春、さくら、君を想うナミダ。[完]




あたしたちが付き合っていることは、誰も知らない。



ふたりだけのヒミツにして欲しいと、そうあたしが頼んだ。



「俺は、さくらのこと、みんなに自慢したいのにな」



彼は、そうやっていつもうれしい言葉をくれる。



自分に自信が持てないあたしを、彼は好きでいてくれる。



だけど、学校の人に知られるのは、やっぱり怖い。



クラスの女子から、何を言われるかわからない。



ただでさえ悪口を言われて嫌われているのに。



「ごめんね」



「さくらが嫌なら、しょーがないけどさっ」



自慢になんてならないよ。



あたしと付き合ってるなんて学校の人たちに知られたら、



ハルくんに迷惑がかかるだけ。



あたしのことで彼が悪く言われるなんて、絶対に耐えられない。



「学校では話してくんないし、廊下ですれ違ってもプイッて感じで冷たいもんなー。
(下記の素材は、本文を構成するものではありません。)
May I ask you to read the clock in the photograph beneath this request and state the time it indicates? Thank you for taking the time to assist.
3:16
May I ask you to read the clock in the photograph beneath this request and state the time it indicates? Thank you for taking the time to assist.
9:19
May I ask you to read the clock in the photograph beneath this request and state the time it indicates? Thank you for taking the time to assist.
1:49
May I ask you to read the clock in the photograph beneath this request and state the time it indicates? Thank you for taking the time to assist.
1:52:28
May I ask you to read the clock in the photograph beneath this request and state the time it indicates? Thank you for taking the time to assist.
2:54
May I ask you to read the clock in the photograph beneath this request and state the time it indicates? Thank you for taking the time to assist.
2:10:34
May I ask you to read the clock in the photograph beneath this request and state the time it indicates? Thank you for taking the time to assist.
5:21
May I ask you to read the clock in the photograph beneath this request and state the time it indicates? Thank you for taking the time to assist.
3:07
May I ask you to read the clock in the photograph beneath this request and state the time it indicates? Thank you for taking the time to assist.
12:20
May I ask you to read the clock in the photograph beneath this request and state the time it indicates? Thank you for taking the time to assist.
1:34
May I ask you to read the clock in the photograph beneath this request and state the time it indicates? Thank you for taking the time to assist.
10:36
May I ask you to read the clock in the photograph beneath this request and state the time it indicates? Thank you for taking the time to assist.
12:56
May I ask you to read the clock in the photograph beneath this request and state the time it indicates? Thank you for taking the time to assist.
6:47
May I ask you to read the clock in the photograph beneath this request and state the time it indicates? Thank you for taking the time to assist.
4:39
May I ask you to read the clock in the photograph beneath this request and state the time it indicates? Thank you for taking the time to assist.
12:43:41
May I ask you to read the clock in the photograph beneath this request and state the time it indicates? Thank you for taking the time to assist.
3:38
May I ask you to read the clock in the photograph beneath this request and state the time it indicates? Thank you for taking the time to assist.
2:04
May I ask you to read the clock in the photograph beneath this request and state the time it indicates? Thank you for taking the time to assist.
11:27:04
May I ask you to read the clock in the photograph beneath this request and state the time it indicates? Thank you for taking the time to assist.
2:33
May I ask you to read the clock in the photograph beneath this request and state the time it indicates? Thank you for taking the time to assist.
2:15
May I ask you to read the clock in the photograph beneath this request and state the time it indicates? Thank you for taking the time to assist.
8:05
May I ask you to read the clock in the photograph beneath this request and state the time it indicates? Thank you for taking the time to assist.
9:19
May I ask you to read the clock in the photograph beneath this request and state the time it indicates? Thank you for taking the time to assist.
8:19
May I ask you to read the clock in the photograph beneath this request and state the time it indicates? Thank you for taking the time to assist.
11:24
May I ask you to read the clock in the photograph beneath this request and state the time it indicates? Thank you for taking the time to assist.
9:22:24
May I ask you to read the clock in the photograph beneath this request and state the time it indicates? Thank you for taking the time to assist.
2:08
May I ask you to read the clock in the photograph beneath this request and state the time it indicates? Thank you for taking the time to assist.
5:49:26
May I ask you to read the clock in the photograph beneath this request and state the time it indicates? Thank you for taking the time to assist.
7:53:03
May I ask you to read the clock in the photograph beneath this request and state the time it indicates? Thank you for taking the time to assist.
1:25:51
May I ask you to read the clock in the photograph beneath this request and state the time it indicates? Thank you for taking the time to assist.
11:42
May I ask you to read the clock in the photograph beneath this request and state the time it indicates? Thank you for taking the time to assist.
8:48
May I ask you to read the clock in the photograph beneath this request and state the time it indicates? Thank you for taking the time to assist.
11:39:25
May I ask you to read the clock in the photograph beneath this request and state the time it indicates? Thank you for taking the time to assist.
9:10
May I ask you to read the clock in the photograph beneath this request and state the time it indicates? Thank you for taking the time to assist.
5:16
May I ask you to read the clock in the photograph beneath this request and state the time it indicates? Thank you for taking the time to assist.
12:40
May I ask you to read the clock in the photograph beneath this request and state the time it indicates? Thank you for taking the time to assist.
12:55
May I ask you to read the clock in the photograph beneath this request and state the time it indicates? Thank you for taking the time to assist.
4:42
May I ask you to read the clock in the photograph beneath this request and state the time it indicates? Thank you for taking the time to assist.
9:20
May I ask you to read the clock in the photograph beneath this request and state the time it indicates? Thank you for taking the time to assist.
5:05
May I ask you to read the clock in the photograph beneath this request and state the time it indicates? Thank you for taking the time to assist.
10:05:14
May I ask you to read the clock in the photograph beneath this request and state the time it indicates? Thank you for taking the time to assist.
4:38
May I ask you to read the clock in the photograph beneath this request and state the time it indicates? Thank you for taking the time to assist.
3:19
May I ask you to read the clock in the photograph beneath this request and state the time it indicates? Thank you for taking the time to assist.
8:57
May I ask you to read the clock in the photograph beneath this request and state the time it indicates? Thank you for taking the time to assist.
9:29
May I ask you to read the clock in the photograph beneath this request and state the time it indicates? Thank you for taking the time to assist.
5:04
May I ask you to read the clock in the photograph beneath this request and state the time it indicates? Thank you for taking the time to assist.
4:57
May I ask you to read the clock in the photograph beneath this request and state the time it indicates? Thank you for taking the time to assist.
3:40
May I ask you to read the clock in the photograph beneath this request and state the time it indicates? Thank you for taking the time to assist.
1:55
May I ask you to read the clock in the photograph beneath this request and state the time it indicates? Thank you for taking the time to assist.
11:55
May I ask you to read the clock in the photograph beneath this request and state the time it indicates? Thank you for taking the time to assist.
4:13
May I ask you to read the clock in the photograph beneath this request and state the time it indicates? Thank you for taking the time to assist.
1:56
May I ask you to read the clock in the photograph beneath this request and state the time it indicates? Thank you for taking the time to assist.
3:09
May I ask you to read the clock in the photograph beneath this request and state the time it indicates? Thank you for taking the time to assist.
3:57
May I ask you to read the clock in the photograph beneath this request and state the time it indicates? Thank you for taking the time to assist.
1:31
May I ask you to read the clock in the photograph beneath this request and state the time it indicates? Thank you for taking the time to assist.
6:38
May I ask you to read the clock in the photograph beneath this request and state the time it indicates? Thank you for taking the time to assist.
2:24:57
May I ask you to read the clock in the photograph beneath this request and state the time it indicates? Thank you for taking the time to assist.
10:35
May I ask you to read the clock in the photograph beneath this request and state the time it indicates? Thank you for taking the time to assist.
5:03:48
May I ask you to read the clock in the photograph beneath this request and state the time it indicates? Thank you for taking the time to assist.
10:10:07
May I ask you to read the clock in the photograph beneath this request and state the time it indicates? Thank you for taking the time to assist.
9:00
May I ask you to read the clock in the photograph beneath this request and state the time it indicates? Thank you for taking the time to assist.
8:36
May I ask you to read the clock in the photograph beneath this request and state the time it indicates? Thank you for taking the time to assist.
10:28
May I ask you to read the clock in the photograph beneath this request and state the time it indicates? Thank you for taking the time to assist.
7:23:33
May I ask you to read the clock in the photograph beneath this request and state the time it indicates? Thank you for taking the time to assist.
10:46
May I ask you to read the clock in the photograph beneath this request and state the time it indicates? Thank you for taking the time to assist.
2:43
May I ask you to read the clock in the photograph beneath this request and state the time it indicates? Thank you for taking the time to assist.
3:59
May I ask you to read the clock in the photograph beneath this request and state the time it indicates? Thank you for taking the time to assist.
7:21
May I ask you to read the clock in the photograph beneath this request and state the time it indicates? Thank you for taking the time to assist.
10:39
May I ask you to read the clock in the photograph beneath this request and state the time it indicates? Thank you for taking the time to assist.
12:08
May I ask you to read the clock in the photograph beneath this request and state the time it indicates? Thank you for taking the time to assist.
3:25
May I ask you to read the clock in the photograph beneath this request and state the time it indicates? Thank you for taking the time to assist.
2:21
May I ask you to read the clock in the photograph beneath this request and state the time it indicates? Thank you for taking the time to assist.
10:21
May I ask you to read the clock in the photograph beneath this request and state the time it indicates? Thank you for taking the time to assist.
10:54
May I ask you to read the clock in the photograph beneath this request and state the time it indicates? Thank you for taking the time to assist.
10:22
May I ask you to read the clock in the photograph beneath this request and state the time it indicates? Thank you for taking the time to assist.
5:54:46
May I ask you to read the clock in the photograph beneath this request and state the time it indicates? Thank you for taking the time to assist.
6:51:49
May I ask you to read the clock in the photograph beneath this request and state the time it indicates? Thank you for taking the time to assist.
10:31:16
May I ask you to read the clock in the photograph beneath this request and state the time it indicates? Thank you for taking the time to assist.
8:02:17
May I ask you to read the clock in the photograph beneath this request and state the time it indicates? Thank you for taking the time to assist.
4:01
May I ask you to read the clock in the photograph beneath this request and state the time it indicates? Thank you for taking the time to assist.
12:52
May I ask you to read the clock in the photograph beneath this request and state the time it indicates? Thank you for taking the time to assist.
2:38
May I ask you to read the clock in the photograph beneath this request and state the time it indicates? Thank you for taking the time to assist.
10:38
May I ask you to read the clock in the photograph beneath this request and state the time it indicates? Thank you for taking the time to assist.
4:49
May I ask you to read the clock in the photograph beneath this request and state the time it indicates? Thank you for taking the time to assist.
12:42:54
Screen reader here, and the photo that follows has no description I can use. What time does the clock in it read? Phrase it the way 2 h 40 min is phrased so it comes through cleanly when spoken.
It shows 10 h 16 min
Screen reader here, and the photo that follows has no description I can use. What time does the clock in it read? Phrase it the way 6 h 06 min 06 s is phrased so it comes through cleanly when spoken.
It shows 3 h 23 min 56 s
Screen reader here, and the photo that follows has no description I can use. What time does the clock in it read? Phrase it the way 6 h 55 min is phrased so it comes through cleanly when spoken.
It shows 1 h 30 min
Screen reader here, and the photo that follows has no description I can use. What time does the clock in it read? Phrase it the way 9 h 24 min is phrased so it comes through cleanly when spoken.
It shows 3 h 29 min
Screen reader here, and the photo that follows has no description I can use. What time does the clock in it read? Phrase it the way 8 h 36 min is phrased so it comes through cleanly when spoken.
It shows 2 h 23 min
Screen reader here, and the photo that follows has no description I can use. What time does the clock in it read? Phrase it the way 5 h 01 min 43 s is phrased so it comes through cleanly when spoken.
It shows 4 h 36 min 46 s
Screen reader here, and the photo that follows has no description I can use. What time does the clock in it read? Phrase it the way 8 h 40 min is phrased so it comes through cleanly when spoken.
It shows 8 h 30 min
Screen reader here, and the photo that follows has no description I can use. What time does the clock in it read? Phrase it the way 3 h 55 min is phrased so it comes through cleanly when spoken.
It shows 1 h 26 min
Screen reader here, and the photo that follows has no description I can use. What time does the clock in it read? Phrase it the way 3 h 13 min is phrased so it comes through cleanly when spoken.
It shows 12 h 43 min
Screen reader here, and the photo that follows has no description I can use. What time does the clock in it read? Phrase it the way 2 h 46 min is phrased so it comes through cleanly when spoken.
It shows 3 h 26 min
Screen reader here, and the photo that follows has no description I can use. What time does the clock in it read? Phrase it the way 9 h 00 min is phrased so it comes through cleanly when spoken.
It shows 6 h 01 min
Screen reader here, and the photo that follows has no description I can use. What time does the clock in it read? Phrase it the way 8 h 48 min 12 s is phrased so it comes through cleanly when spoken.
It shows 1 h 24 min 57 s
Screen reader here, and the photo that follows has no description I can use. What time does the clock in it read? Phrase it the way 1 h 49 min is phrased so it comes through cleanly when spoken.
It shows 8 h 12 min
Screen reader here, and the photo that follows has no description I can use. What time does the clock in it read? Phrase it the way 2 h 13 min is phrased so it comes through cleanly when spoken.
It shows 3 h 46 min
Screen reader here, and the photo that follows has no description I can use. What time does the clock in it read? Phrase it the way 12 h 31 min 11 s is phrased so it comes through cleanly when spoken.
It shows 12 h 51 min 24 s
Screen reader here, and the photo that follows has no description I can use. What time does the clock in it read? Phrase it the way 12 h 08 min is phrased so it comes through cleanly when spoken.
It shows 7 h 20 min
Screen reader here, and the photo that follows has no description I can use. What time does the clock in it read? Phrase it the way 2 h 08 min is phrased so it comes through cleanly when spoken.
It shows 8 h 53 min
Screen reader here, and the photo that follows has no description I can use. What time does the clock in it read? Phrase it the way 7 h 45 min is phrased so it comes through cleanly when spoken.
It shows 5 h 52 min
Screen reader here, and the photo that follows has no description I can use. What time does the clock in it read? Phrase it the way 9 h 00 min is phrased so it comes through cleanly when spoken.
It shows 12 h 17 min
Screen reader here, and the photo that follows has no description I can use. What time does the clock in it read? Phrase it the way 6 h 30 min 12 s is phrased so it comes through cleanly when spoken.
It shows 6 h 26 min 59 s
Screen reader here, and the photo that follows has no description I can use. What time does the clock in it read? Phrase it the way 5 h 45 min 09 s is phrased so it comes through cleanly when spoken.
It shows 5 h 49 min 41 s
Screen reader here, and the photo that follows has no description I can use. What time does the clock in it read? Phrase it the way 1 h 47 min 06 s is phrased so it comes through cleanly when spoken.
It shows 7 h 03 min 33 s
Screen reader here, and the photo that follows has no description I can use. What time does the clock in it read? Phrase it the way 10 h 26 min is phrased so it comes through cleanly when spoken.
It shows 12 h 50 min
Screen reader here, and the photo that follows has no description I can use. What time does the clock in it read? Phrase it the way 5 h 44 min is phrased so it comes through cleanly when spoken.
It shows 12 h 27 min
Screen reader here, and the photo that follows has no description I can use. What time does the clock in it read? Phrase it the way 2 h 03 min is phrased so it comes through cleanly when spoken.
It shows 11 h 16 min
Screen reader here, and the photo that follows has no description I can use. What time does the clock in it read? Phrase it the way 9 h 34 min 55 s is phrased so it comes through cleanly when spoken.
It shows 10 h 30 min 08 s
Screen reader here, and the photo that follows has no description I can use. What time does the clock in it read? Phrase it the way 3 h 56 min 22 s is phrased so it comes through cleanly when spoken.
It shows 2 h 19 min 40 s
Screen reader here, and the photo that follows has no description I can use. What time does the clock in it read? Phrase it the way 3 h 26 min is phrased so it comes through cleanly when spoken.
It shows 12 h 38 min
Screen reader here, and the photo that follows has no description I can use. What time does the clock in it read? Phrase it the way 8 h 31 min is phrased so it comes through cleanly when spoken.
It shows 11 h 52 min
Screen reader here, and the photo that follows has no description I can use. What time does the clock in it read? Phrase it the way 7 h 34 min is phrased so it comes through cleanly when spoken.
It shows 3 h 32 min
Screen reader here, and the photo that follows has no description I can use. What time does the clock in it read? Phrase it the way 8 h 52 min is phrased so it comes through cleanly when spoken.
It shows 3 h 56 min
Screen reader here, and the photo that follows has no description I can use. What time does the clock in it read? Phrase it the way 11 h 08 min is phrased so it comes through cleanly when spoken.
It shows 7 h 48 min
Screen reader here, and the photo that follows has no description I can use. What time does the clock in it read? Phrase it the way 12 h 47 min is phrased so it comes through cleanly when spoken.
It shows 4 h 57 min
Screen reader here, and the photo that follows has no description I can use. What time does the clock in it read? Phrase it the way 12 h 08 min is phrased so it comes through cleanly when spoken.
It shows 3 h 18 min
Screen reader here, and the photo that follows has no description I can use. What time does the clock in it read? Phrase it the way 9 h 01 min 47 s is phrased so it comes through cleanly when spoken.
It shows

さくらは」



「……あたしのこと、嫌いになる?」



「ふっ……なるわけないじゃん」



彼は、白い歯を見せてニコッと笑った。



「俺のほうが、好きで好きでしょーがないんだからさっ」



ハルくん……。



「あたし……」



「ん?」



あたしだって好きだよ。



自分の気持ち、うまく言葉にできなくて。



ハルくんみたいに素直にいつも伝えられないけど……



大好きだよ。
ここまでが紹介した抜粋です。